George Eastman invented dry, transparent, and flexible, photographic film (rolled photography film) and also created “Kodak cameras” that could use the new film.
George Eastman and the Kodak Camera
George Eastman was one of the driving forces behind the invention of portable and effective cameras during the industrial revolution. The Kodak Camera changed many aspects of America, including journalism, entertainment, and many other fields.
Developing the Emulsion Coating Machine
Eastman developed an emulsion-coating machine; this allowed him to mass-produce photographic dry plates, at a commercial scale. It began to economize the photography industry.
The Beginnings of Success
Eastman officially began the commercial production of dry plates. He started small; in a rented loft of a building in Rochester, N.Y. From here he began to be recognized as a promising inventor.
The name "Kodak" was established and the KODAK camera was placed on the market. The slogan, "You press the button - we do the rest," became famous as hundreds flocked to purchase the cameras. This was the birth of snapshot photography.
The Pocket Camera
The Kodak “pocket camera” was announced; it was an extreme improvement on the portability of cameras during the time. This new invention utilized “roll film”.
The Folding Pocket Camera
Kodak announced the Folding Pocket KODAK Camera (which is now considered the ancestor of all modern roll-film cameras). It produced 2 1/4-inch by 3 1/4-inch negatives; these remained the standard size of negatives for decades. This year also marked the beginning of the company's suggestion system. It provided cash payments to employees for suggestions that improved the company's operations, an aspect of management that was new for the industrial revolution.
The New Line of Brownies!
The first of the famous “Brownie Cameras” was placed on the market. It sold for a mere $1 and used film that cost only 15 cents per roll. For the first time, the hobby of photography was within the financial reach of virtually the entire populace, economizing the photography industry.

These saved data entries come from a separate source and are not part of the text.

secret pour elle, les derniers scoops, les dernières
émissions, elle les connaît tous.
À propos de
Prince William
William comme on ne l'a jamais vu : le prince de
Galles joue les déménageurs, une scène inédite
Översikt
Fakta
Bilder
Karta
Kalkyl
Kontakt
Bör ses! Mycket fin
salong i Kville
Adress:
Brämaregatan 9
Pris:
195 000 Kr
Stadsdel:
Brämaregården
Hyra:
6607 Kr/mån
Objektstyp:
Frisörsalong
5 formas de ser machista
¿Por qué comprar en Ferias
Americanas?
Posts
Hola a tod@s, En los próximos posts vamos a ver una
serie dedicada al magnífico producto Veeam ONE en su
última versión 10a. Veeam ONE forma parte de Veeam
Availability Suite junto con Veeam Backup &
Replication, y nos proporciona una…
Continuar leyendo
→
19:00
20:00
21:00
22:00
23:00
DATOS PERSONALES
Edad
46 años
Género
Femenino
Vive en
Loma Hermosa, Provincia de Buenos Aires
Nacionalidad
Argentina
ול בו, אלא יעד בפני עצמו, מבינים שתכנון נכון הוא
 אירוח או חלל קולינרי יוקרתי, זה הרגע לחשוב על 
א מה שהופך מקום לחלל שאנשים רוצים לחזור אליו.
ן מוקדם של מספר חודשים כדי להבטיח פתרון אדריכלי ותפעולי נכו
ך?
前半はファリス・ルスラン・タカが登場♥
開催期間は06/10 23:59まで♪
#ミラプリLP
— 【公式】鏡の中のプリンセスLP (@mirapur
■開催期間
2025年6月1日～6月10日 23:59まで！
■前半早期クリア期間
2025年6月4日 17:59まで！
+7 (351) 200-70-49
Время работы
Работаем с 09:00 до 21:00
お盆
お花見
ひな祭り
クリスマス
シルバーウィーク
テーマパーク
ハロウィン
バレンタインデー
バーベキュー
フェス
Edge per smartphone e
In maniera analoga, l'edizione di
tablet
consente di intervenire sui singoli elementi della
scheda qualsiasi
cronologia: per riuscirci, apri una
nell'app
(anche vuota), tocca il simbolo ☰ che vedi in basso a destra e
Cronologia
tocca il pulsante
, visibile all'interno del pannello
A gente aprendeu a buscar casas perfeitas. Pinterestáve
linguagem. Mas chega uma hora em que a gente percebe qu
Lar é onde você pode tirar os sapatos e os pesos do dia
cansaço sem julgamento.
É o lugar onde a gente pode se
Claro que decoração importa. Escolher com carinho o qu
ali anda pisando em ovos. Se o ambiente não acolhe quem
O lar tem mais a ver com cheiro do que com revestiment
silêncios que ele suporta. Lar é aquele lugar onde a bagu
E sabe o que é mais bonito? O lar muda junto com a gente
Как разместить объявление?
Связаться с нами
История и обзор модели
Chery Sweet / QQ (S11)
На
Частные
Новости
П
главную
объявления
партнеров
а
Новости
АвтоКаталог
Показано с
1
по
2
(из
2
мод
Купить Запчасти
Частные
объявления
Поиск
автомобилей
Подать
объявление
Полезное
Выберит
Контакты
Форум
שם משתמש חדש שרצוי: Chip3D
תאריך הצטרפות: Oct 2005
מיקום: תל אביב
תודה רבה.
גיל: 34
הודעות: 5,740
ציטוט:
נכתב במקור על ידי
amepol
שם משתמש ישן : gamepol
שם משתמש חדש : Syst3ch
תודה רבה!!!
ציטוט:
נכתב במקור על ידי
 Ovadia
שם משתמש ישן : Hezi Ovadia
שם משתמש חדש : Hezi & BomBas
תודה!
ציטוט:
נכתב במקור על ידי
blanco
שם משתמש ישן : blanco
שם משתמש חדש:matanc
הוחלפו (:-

The Kodak Developing Machine
The Kodak Developing Machine simplified the processing of roll film and made it possible to develop film without using a darkroom, allowing consumers easy access to their photographs.
Kodak Non-Curling Film
KODAK Non-Curling Film was introduced, which was the standard for amateur photography for about 30 years, having a lasting effect on the industry.
Kodak Shows Support
Kodak developed a new series of aerial cameras, and began to train aerial-photographers for the U.S. Signal Corps during the time of World War 1.
Kodak Motion-Picture Film
The company introduced its first motion-picture photographic film, designed especially for making sound motion pictures, which were extremely new at the time.